Unaffiliated Vengeance
As the betrayed girl ascended the gallows steps, she shot a proud glare at the smirking man watching with a casual lean from the shadows next to the saloon. The girl managed to laugh somewhere deep inside. Few though her years, they'd been full and happy. The smirking man's had always been petty and miserable.
There were some in the crowd who knew of her innocence. Fear of a similar fate had sealed their lips. Time would eventually yield the truth; of this the girl was certain. She would not weep today over what cannot be stopped. Pride, beauty and an upraised middle finger in the direction of the smirking man: This is how she'd be remembered, and not a bad way to be she reckoned.
The smirking man spoke then, a cruel, giggling taunt, and in ten seconds demolished nearly a month's worth of planning and mental preparation.
"You ate a full meal last night Love; I saw the jailer's dish barrel." He stared at the crowd with mock concern. "Turn away all faint of heart--mud on snow is spring's most gruesome sight."
The girl gasped and stared down at her flowing white dress. Symbolic of eternal innocence: this had been her thought two weeks ago when she'd requested it of the jailer's wife. Only now did she realize tragic mockery was to be its ultimate price.
The betrayed girl numbly allowed herself to be shoved to the center of the platform. Her auburn hair wilted across her face as the noose was affixed and she did not triumphantly flip it from her eyes as she had planned. The smirking man smirked harder.

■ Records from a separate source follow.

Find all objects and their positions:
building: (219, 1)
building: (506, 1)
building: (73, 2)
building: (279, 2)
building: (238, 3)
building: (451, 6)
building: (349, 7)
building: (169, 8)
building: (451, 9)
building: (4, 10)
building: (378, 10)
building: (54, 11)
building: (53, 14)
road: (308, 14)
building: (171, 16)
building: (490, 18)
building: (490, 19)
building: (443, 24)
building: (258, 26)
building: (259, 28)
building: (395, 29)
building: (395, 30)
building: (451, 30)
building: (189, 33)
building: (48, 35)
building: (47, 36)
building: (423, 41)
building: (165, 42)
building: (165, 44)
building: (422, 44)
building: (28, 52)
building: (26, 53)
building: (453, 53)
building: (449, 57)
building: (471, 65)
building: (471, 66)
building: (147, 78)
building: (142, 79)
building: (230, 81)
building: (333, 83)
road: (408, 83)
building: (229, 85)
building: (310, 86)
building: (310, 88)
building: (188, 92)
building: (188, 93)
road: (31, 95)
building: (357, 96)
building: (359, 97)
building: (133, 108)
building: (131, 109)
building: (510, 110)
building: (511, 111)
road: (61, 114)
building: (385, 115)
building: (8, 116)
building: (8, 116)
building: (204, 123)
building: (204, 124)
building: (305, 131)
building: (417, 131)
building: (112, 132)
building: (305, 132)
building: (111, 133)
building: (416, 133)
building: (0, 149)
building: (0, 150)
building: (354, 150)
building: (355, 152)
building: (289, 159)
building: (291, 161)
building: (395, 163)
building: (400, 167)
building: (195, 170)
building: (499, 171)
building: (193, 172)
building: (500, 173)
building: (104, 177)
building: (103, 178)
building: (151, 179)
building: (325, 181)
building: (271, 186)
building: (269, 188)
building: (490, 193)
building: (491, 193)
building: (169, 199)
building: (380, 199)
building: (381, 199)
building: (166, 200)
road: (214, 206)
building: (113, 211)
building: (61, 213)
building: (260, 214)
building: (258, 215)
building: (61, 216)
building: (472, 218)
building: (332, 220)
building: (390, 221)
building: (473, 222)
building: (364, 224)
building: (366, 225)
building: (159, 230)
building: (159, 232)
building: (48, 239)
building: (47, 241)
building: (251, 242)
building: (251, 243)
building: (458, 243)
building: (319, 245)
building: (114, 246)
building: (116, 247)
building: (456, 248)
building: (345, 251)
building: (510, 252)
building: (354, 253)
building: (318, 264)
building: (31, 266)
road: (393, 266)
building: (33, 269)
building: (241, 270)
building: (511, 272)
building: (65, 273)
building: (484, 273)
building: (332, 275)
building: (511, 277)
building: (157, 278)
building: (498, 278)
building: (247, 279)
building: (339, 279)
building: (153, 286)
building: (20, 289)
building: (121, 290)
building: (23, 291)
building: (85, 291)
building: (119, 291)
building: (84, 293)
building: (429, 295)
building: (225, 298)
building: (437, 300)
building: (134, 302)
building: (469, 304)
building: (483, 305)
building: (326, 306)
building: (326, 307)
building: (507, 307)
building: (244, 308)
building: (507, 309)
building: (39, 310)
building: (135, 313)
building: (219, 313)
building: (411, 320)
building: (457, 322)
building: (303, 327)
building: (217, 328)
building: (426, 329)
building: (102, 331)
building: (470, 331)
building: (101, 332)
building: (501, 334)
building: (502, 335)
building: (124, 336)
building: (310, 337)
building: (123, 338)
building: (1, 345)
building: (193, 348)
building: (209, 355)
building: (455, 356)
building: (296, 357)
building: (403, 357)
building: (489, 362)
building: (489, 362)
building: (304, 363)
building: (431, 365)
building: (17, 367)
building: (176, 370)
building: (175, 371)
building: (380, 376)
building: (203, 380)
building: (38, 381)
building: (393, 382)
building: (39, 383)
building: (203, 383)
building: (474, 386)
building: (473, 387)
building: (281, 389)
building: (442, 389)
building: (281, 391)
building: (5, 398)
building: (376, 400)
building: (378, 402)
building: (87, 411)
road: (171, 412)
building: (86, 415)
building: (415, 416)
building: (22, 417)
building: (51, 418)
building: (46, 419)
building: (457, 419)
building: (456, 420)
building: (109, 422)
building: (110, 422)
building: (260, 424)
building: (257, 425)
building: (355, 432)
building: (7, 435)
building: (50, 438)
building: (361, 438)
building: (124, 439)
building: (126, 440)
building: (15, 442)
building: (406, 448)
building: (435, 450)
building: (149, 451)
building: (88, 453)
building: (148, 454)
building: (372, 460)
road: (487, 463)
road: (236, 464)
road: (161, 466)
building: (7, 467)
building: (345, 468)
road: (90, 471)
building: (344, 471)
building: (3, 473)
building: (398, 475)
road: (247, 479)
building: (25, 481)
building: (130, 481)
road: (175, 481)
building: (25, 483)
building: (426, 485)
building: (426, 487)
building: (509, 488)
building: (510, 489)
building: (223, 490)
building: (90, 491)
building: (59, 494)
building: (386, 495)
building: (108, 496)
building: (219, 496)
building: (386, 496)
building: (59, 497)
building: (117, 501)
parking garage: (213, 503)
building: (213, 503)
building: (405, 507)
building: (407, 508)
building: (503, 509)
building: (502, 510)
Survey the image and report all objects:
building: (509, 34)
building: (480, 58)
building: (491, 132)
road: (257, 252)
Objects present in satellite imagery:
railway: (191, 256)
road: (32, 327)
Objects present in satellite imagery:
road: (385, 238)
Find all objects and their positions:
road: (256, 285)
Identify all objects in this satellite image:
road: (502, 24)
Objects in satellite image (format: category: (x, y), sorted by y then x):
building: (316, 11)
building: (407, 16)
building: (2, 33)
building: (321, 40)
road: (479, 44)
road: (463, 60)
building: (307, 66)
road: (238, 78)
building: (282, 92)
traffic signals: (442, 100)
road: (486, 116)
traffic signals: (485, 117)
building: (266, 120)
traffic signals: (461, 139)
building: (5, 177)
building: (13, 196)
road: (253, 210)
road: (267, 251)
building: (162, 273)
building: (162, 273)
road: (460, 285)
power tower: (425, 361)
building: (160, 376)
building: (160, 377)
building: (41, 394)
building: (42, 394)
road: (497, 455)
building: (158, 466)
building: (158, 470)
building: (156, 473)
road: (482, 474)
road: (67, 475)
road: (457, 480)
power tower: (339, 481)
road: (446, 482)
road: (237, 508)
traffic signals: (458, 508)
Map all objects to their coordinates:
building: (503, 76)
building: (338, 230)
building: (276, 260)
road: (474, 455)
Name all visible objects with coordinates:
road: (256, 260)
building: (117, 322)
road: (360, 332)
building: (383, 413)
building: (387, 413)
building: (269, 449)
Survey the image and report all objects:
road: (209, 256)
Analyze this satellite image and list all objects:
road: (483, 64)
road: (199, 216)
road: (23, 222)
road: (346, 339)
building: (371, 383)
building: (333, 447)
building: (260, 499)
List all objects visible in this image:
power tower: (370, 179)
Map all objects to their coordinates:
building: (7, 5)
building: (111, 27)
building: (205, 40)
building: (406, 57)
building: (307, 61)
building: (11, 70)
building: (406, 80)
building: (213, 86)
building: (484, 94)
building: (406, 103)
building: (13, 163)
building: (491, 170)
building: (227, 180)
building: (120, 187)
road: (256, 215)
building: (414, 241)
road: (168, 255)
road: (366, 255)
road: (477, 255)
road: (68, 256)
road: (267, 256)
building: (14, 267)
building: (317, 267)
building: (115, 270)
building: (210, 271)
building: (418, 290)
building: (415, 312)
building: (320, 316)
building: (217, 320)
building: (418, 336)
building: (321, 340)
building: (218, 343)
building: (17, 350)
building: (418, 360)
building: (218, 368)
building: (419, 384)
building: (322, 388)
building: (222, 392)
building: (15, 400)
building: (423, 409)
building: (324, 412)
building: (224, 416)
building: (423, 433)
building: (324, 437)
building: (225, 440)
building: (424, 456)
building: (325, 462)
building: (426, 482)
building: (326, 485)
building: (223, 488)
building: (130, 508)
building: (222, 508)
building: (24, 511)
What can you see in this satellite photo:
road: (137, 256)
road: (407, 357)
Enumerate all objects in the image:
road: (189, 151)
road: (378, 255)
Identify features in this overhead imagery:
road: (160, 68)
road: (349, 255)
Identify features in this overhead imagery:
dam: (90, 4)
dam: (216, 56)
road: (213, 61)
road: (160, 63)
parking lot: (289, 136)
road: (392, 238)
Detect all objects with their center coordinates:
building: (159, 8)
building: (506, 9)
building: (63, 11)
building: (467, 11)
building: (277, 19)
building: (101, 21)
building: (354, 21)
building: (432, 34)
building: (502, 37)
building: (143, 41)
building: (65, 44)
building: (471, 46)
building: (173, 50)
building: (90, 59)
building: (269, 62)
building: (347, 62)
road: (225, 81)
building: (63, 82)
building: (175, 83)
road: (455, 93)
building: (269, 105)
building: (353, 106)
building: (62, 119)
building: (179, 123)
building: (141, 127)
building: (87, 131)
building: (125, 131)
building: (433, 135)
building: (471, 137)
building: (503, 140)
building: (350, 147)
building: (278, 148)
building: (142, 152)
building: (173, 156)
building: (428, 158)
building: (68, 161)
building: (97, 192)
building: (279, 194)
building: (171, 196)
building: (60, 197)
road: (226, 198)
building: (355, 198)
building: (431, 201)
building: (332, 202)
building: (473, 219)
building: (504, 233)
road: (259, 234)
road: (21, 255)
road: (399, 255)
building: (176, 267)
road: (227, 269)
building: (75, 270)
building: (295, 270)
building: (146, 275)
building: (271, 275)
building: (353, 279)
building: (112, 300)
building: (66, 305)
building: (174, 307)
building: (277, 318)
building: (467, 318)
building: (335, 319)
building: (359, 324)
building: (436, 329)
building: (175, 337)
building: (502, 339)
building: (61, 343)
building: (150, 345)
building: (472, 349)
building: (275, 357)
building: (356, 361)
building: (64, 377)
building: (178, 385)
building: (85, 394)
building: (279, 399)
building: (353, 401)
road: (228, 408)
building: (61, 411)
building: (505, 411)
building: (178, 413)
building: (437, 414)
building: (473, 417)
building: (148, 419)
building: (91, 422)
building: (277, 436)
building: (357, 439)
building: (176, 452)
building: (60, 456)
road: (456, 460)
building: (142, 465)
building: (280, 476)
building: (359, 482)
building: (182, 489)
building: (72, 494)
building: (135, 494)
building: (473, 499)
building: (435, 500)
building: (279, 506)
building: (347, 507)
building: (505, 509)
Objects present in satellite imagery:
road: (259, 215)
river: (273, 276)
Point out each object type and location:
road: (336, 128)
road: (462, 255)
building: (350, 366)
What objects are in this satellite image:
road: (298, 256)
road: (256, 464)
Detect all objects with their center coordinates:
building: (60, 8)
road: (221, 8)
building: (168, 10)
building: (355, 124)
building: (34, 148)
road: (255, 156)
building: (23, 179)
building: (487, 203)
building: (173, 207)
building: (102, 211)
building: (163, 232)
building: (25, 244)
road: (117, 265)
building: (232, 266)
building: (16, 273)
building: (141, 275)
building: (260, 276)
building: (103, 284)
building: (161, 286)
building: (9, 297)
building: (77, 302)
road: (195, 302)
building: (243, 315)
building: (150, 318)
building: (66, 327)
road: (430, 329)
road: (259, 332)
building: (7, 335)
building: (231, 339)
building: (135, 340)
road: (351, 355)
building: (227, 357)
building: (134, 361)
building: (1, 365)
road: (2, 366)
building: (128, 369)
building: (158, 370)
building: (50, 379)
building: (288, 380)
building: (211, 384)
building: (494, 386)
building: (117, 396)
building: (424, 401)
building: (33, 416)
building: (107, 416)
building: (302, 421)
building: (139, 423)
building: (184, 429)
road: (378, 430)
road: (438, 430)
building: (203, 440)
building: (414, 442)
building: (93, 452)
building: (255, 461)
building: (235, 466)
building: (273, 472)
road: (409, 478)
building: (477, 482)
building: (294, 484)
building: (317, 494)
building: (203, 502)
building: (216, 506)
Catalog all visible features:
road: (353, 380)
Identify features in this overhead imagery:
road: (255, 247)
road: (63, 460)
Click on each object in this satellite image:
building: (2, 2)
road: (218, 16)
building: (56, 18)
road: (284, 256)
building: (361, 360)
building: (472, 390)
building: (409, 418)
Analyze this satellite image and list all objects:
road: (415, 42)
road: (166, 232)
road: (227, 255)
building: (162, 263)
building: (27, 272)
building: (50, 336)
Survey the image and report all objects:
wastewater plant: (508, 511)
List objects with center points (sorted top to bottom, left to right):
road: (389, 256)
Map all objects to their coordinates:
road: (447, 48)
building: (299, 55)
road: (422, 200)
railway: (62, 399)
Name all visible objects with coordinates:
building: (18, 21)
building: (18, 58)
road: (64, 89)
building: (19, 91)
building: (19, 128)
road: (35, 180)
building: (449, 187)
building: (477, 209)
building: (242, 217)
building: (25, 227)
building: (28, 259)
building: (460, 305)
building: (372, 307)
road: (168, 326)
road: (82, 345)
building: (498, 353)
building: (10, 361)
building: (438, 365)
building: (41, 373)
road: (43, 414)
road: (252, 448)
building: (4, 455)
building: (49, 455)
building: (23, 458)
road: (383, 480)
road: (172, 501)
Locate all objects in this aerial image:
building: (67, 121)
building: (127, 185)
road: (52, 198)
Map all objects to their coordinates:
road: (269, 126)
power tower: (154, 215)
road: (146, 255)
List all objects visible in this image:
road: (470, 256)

The priest droned on and on, something about this and that, that and this--all will be rad and groovy on the other side once we've offed you. The girl didn't listen, her soul had sunk into a swamp of impending shame. She knew how broken and guilty she appeared but was powerless to react.
A gruff cough pierced her apathy. She opened one eye and met the stare of a bedraggled old fur trapper. She remembered two nights before, how she watched from her window bars as he limped into town. She recalled that with every step he had mumbled words of encouragement into the ear of an ancient mule, and the tender smile she'd managed, despite her situation. She'd watched, strangely ashamed, as the handsome playboys lounging in front of the saloon turned the weary duo away with scoffs and hurled bacon rinds.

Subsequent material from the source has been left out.